Deploying data-in-use encryption makes data security practical, so that enterprises can gather insights from data as it moves throughout the network, while adding an extra layer of protection so that even if a threat actor manages to gain access to the network, they will be unable to decipher the encrypted information.
“Data breaches are at an all-time high, ransomware attacks occur every 11 seconds. Global events have escalated the risk of cyberwarfare exponentially, cybercriminals are using increasingly sophisticated methods to intercept data, and governments and cybersecurity agencies are urging companies to fortify their security defenses,” said CEO and cofounder of Vaultree, Ryan Lasmaili.
“The biggest issue is that data is currently being exposed in plain text during data breaches and leaks, and the only way out is a truly fully encrypted approach so that, if the first line of defense fails (firewalls, API and app security, vulnerability trackers, etc.), data is fully encrypted and useless to intruders in the event of a leak,” Lasmaili said.
Lasmaili explains that while most companies encrypt data-at-rest on their server, this not only sacrifices the performance of the network, but leaves data unencrypted and vulnerable when users and employees access it in apps.

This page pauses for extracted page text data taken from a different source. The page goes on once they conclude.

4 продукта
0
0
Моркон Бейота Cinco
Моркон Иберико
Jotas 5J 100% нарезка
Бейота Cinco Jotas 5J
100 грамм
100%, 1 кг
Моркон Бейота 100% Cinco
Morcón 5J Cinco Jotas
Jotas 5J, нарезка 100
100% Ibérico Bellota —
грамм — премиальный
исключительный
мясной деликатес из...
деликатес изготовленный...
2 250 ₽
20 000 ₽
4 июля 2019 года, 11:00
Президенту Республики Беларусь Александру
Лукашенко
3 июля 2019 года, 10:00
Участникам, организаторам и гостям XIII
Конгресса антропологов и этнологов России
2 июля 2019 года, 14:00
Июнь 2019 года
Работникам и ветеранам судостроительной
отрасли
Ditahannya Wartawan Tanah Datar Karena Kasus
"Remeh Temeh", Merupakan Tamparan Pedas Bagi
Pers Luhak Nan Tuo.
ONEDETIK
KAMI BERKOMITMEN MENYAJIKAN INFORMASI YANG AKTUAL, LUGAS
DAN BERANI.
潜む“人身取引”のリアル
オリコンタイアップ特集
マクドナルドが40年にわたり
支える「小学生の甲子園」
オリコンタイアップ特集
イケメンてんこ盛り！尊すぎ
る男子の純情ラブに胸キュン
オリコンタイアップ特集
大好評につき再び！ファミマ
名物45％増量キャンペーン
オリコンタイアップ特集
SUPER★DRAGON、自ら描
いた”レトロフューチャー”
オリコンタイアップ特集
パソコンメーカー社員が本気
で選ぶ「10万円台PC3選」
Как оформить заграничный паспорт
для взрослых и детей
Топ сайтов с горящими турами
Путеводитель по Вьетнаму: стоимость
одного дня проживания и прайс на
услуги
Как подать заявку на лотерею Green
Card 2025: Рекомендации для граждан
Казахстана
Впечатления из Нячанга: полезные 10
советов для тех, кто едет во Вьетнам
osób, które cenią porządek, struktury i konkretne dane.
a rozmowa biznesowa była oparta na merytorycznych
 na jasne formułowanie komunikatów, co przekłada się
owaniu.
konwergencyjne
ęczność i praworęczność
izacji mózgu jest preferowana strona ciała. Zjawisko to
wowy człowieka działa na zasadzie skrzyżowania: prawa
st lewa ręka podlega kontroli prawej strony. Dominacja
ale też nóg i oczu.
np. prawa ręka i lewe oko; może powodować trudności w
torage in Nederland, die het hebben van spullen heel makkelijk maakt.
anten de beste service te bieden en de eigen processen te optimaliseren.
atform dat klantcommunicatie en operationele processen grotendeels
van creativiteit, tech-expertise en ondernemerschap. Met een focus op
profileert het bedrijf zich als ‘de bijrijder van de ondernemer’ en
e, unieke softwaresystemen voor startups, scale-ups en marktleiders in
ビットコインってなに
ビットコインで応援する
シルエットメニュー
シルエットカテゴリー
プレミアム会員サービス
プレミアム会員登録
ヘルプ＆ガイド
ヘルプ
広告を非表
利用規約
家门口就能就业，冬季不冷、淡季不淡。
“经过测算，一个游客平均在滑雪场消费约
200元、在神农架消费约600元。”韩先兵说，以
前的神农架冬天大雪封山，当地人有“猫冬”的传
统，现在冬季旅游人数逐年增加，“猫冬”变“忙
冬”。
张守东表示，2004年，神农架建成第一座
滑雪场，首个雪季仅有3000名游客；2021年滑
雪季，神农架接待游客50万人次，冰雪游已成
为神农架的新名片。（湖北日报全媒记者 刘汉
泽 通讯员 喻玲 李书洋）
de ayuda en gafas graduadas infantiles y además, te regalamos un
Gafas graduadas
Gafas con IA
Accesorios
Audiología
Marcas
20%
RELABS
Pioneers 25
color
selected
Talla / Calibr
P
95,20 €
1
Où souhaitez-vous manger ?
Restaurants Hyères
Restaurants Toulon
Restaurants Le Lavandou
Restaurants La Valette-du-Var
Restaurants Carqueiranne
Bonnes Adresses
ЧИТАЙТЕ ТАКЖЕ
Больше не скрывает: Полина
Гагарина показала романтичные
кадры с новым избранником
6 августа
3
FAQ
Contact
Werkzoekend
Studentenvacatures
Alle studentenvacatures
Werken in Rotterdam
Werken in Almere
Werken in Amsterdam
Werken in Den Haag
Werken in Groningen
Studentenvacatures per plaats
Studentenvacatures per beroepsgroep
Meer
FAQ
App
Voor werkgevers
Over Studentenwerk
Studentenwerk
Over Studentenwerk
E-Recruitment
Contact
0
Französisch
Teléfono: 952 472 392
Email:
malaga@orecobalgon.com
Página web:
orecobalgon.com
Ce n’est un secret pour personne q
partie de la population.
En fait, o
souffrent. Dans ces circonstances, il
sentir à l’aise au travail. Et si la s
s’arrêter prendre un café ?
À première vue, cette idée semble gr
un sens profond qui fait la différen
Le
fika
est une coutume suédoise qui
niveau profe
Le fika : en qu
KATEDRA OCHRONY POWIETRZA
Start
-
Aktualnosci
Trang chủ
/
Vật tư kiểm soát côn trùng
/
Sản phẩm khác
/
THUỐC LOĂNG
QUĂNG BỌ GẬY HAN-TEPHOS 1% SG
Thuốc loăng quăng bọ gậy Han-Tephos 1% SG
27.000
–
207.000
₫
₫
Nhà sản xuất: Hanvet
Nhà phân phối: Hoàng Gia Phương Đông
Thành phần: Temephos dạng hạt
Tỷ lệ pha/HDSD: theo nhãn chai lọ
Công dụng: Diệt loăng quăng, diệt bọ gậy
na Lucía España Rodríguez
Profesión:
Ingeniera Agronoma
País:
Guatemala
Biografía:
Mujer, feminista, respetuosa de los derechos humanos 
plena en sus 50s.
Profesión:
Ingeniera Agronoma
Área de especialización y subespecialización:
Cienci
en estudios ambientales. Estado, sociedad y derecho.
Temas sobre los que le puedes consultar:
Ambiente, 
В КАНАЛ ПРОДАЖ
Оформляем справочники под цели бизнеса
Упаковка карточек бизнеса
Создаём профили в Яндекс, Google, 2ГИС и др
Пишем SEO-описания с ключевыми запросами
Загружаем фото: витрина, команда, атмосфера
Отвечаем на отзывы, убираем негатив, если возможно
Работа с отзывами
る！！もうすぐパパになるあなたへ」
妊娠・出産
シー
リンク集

The growing data-in-use encryption market
Vaultree’s solution falls within the data encryption market, which researchers estimate will reach a value of $38.7 billion by 2030. As the threat landscape grows more complex, there are an increasing number of vendors in the space turning to data-in-use encryption to help enterprises protect their data.
One such provider is Fortanix, with a runtime encryption platform that offers data-in-use encryption by running applications within a trusted execution environment. Fortanix recently announced raising $90 million in series C funding.
Another provider focusing on data-in-use encryption is Soterosoft, which raised $8 million as part of a seed funding extension earlier this year, and provides enterprises with a solution to encrypt data in motion and at rest, whether it resides in applications deployed on-premises, or in the private, public or hybrid cloud.
Lasmaili argues that Vaultree’s main differentiator from these competitors is the speed and performance it offers when processing encrypted data. “Processing fully encrypted data at performance speeds similar to those of processing unencrypted data is something which is unparalleled until now, especially in live production database environments,” Lasmaili said.